TASK OBJECTIVE ::
Exclude the pictures, then repeat the remaining data exactly.

DATA SHOWN ::
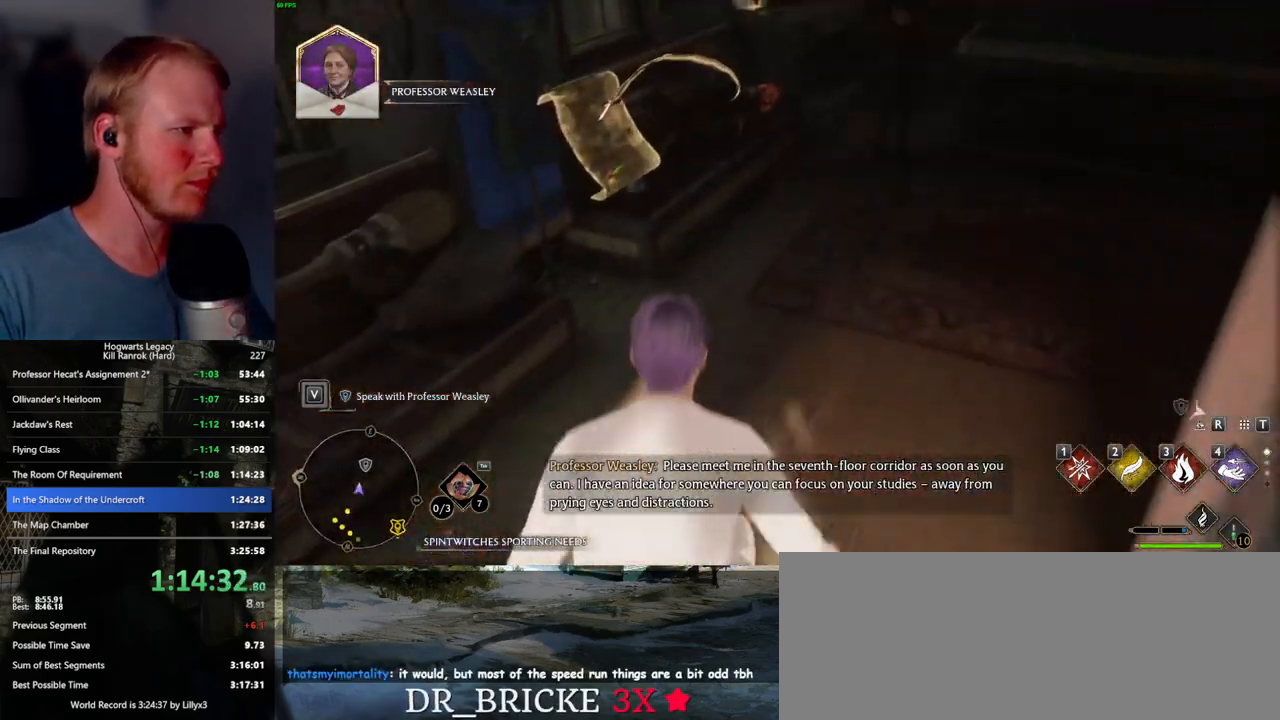
{"keys": ["w"], "mouse": [], "events": [[200, "d", "down"], [450, "d", "up"]]}
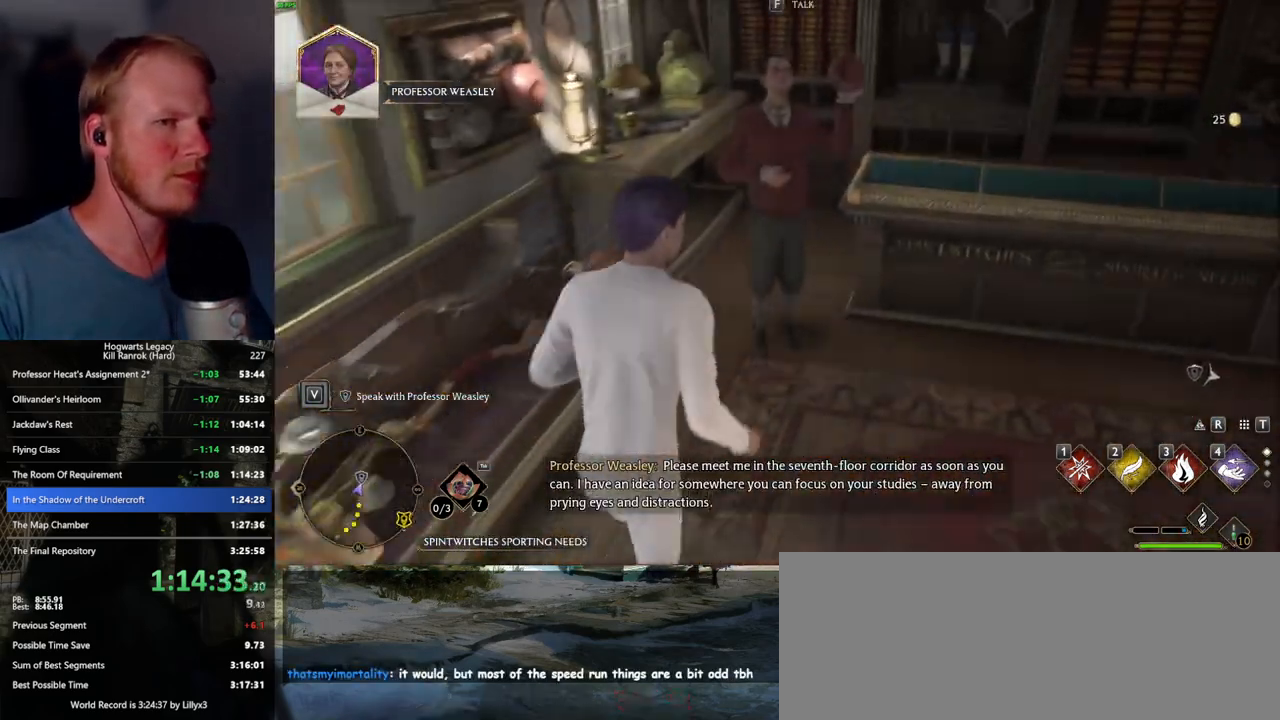
{"keys": [], "mouse": [], "events": [[34, "f", "down"], [100, "w", "up"], [117, "f", "up"], [200, "f", "down"], [284, "f", "up"], [350, "f", "down"], [434, "f", "up"]]}
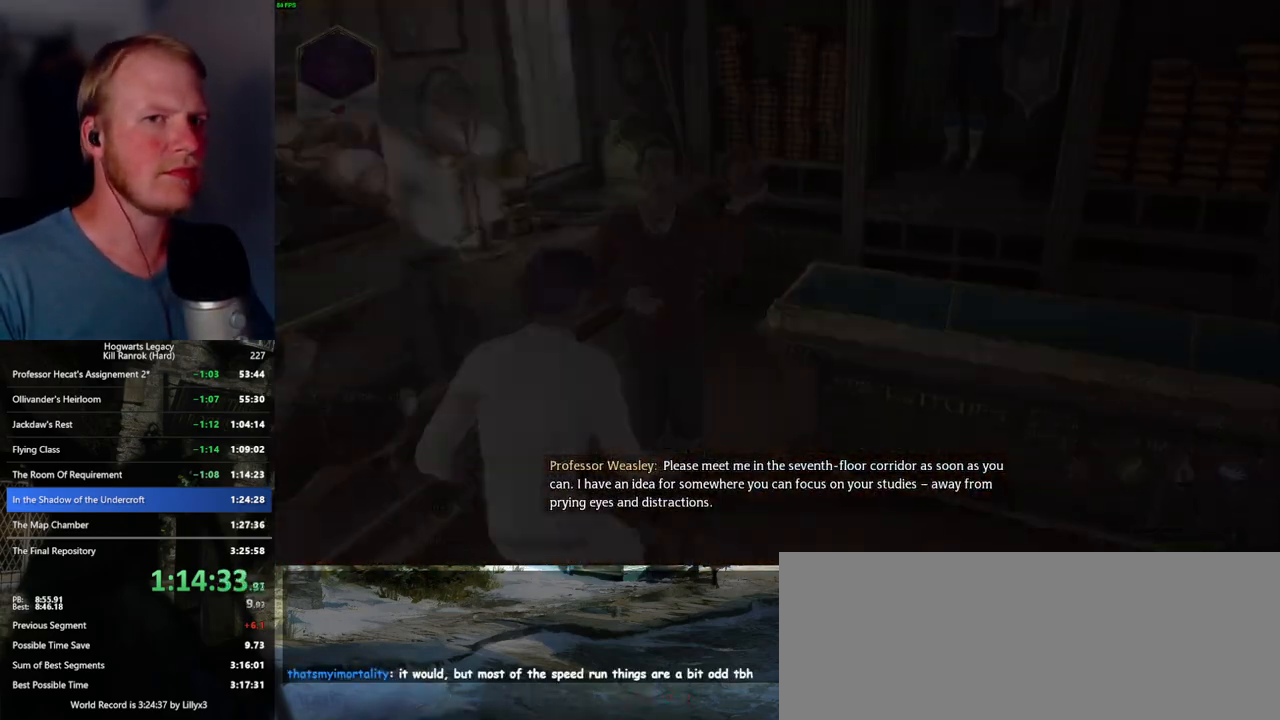
{"keys": ["q"], "mouse": [], "events": [[100, "mouse_wheel", "down"], [134, "mouse_wheel", "up"], [134, "space", "down"], [150, "mouse_wheel", "down"], [150, "q", "down"], [217, "mouse_wheel", "up"], [217, "space", "up"], [234, "mouse_wheel", "down"], [234, "q", "up"], [284, "mouse_wheel", "up"], [284, "q", "down"], [334, "space", "down"], [367, "q", "up"], [367, "space", "up"], [467, "q", "down"], [484, "mouse_wheel", "down"], [500, "mouse_wheel", "up"]]}
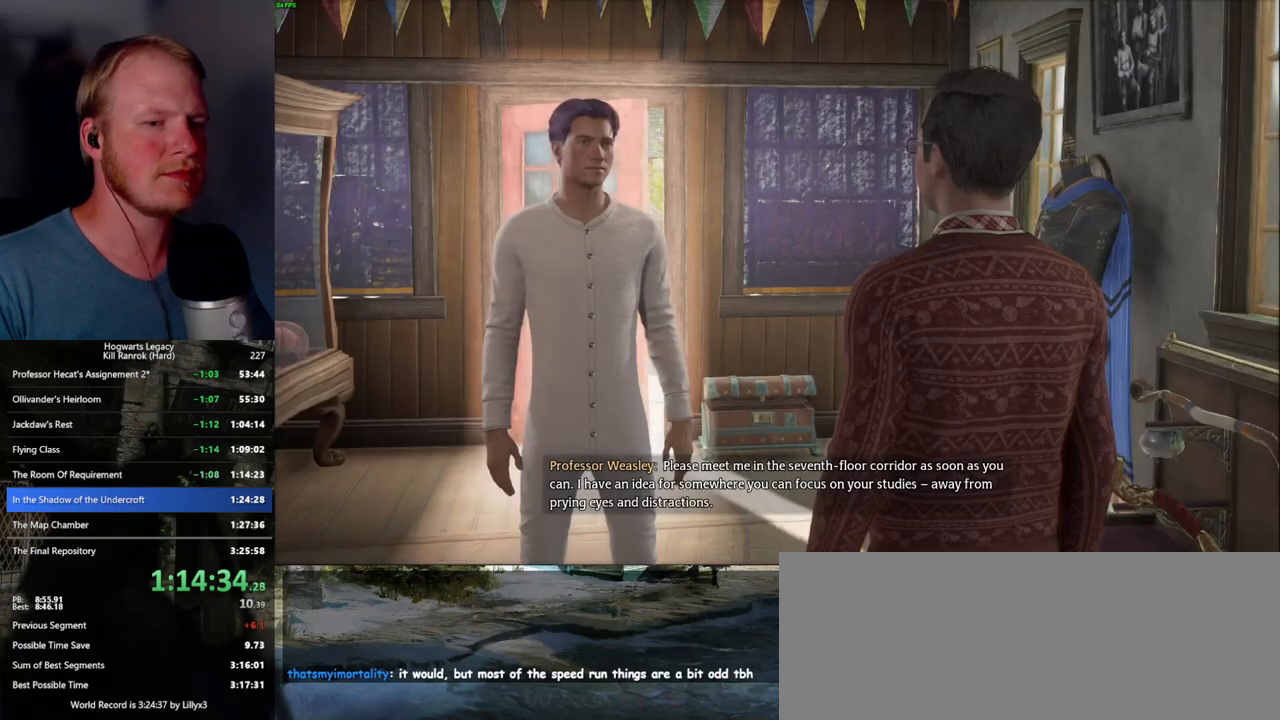
{"keys": [], "mouse": [], "events": [[17, "q", "up"], [50, "mouse_wheel", "down"], [134, "mouse_wheel", "up"], [134, "q", "down"], [184, "q", "up"], [284, "q", "down"], [334, "q", "up"], [417, "q", "down"], [434, "mouse_wheel", "down"], [450, "mouse_wheel", "up"], [450, "space", "down"], [467, "mouse_wheel", "down"], [484, "mouse_wheel", "up"], [484, "space", "up"], [500, "q", "up"]]}
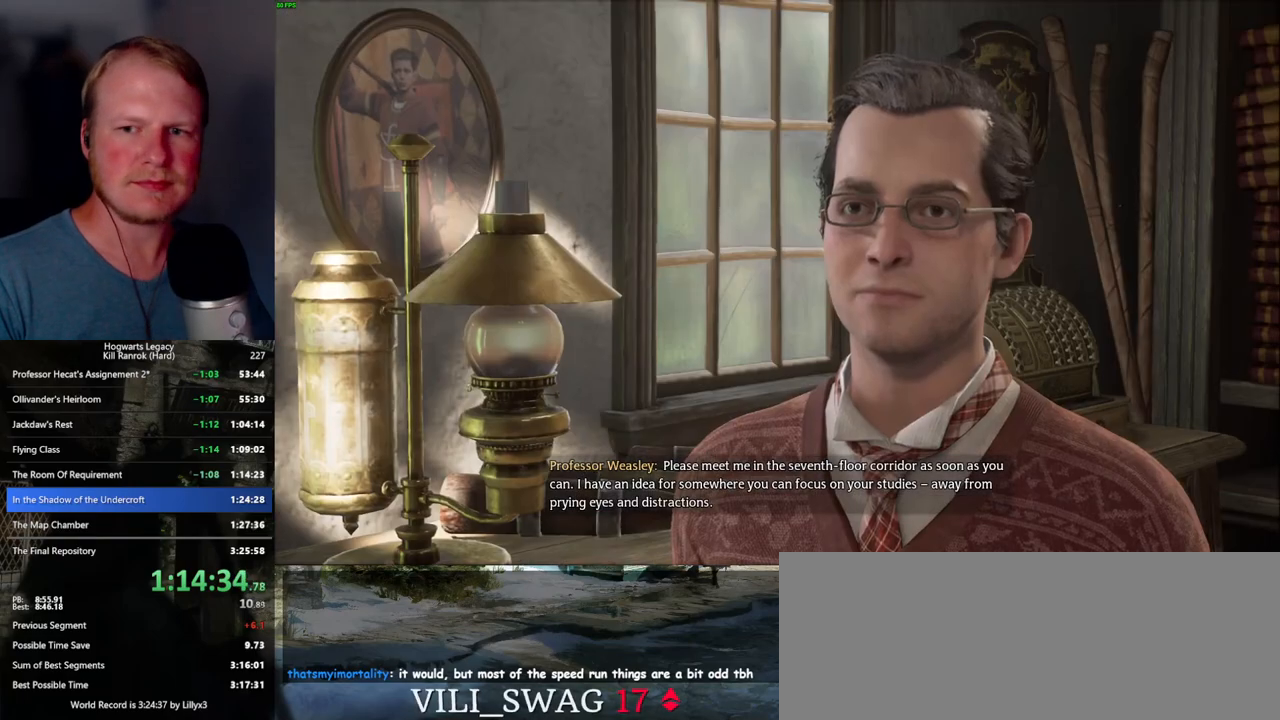
{"keys": [], "mouse": [], "events": [[84, "q", "down"], [117, "space", "down"], [167, "q", "up"], [167, "space", "up"], [234, "q", "down"], [250, "space", "down"], [267, "mouse_wheel", "down"], [284, "mouse_wheel", "up"], [317, "mouse_wheel", "down"], [317, "q", "up"], [317, "space", "up"], [384, "mouse_wheel", "up"], [384, "q", "down"], [400, "space", "down"], [467, "q", "up"], [467, "space", "up"]]}
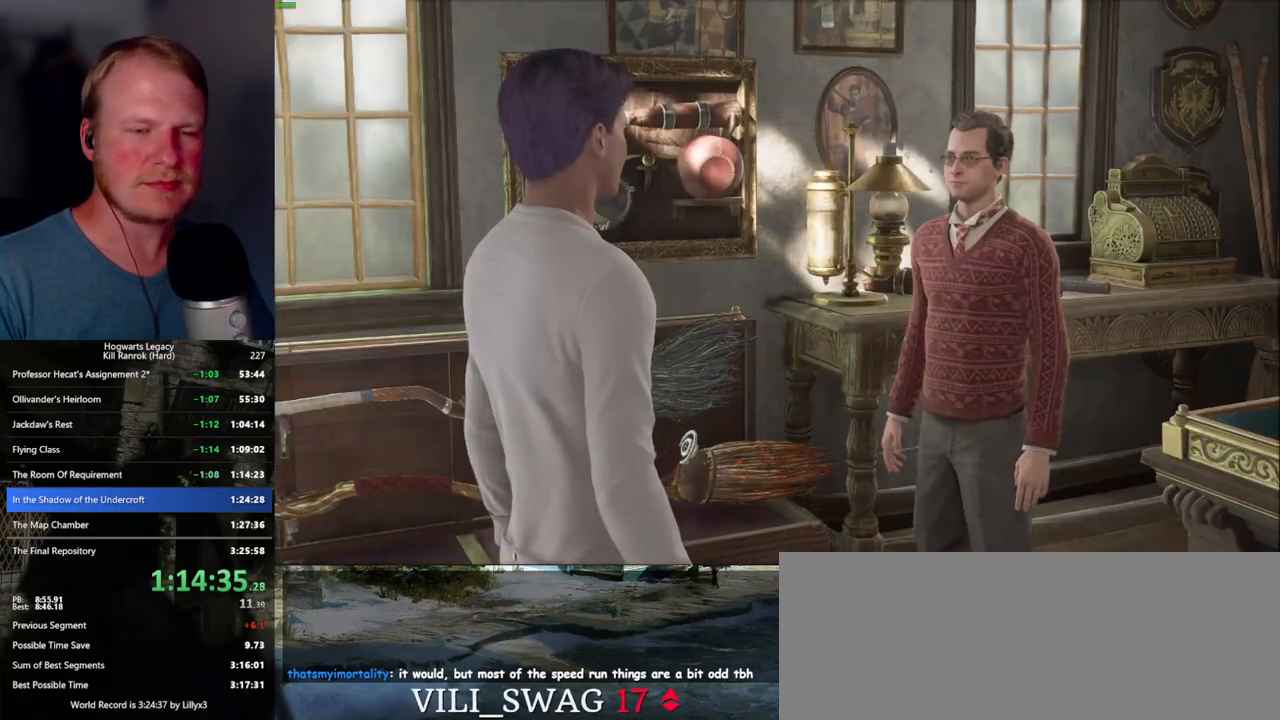
{"keys": [], "mouse": ["wheel"], "events": [[50, "q", "down"], [67, "mouse_wheel", "down"], [67, "space", "down"], [117, "q", "up"], [117, "space", "up"], [200, "mouse_wheel", "up"], [200, "q", "down"], [217, "space", "down"], [267, "q", "up"], [284, "space", "up"], [350, "q", "down"], [367, "space", "down"], [434, "q", "up"], [434, "space", "up"], [450, "mouse_wheel", "down"]]}
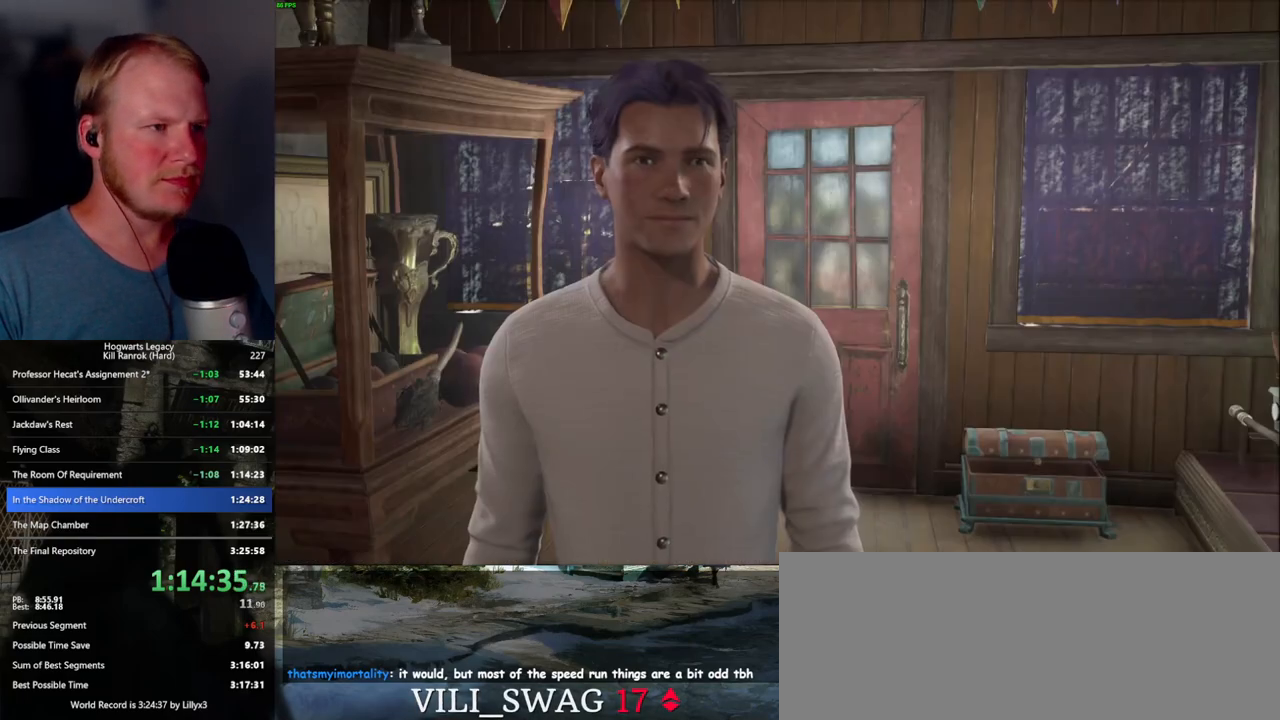
{"keys": ["q"], "mouse": [], "events": [[17, "mouse_wheel", "up"], [17, "q", "down"], [34, "space", "down"], [84, "q", "up"], [84, "space", "up"], [167, "q", "down"], [184, "space", "down"], [250, "q", "up"], [250, "space", "up"], [317, "mouse_wheel", "down"], [334, "mouse_wheel", "up"], [334, "q", "down"], [350, "space", "down"], [367, "mouse_wheel", "down"], [417, "mouse_wheel", "up"], [417, "q", "up"], [417, "space", "up"], [434, "mouse_wheel", "down"], [500, "mouse_wheel", "up"], [500, "q", "down"]]}
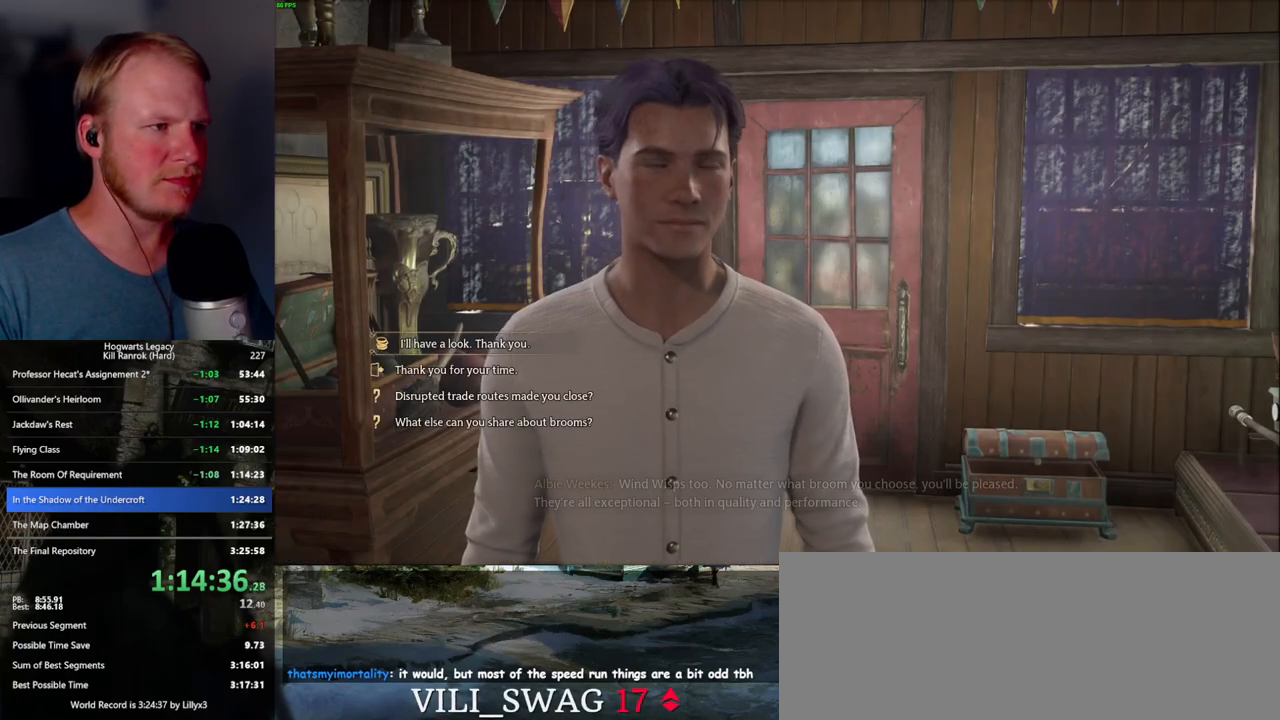
{"keys": ["q"], "mouse": [], "events": [[17, "space", "down"], [84, "q", "up"], [84, "space", "up"], [167, "q", "down"], [184, "mouse_wheel", "down"], [184, "space", "down"], [234, "mouse_wheel", "up"], [234, "q", "up"], [234, "space", "up"], [250, "mouse_wheel", "down"], [334, "mouse_wheel", "up"], [334, "q", "down"], [350, "space", "down"], [384, "q", "up"], [400, "space", "up"], [484, "q", "down"]]}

REPLY TO THE TASK ::
{"keys": ["w"], "mouse": [], "events": [[200, "d", "down"], [450, "d", "up"]]}
{"keys": [], "mouse": [], "events": [[34, "f", "down"], [100, "w", "up"], [117, "f", "up"], [200, "f", "down"], [284, "f", "up"], [350, "f", "down"], [434, "f", "up"]]}
{"keys": ["q"], "mouse": [], "events": [[100, "mouse_wheel", "down"], [134, "mouse_wheel", "up"], [134, "space", "down"], [150, "mouse_wheel", "down"], [150, "q", "down"], [217, "mouse_wheel", "up"], [217, "space", "up"], [234, "mouse_wheel", "down"], [234, "q", "up"], [284, "mouse_wheel", "up"], [284, "q", "down"], [334, "space", "down"], [367, "q", "up"], [367, "space", "up"], [467, "q", "down"], [484, "mouse_wheel", "down"], [500, "mouse_wheel", "up"]]}
{"keys": [], "mouse": [], "events": [[17, "q", "up"], [50, "mouse_wheel", "down"], [134, "mouse_wheel", "up"], [134, "q", "down"], [184, "q", "up"], [284, "q", "down"], [334, "q", "up"], [417, "q", "down"], [434, "mouse_wheel", "down"], [450, "mouse_wheel", "up"], [450, "space", "down"], [467, "mouse_wheel", "down"], [484, "mouse_wheel", "up"], [484, "space", "up"], [500, "q", "up"]]}
{"keys": [], "mouse": [], "events": [[84, "q", "down"], [117, "space", "down"], [167, "q", "up"], [167, "space", "up"], [234, "q", "down"], [250, "space", "down"], [267, "mouse_wheel", "down"], [284, "mouse_wheel", "up"], [317, "mouse_wheel", "down"], [317, "q", "up"], [317, "space", "up"], [384, "mouse_wheel", "up"], [384, "q", "down"], [400, "space", "down"], [467, "q", "up"], [467, "space", "up"]]}
{"keys": [], "mouse": ["wheel"], "events": [[50, "q", "down"], [67, "mouse_wheel", "down"], [67, "space", "down"], [117, "q", "up"], [117, "space", "up"], [200, "mouse_wheel", "up"], [200, "q", "down"], [217, "space", "down"], [267, "q", "up"], [284, "space", "up"], [350, "q", "down"], [367, "space", "down"], [434, "q", "up"], [434, "space", "up"], [450, "mouse_wheel", "down"]]}
{"keys": ["q"], "mouse": [], "events": [[17, "mouse_wheel", "up"], [17, "q", "down"], [34, "space", "down"], [84, "q", "up"], [84, "space", "up"], [167, "q", "down"], [184, "space", "down"], [250, "q", "up"], [250, "space", "up"], [317, "mouse_wheel", "down"], [334, "mouse_wheel", "up"], [334, "q", "down"], [350, "space", "down"], [367, "mouse_wheel", "down"], [417, "mouse_wheel", "up"], [417, "q", "up"], [417, "space", "up"], [434, "mouse_wheel", "down"], [500, "mouse_wheel", "up"], [500, "q", "down"]]}
{"keys": ["q"], "mouse": [], "events": [[17, "space", "down"], [84, "q", "up"], [84, "space", "up"], [167, "q", "down"], [184, "mouse_wheel", "down"], [184, "space", "down"], [234, "mouse_wheel", "up"], [234, "q", "up"], [234, "space", "up"], [250, "mouse_wheel", "down"], [334, "mouse_wheel", "up"], [334, "q", "down"], [350, "space", "down"], [384, "q", "up"], [400, "space", "up"], [484, "q", "down"]]}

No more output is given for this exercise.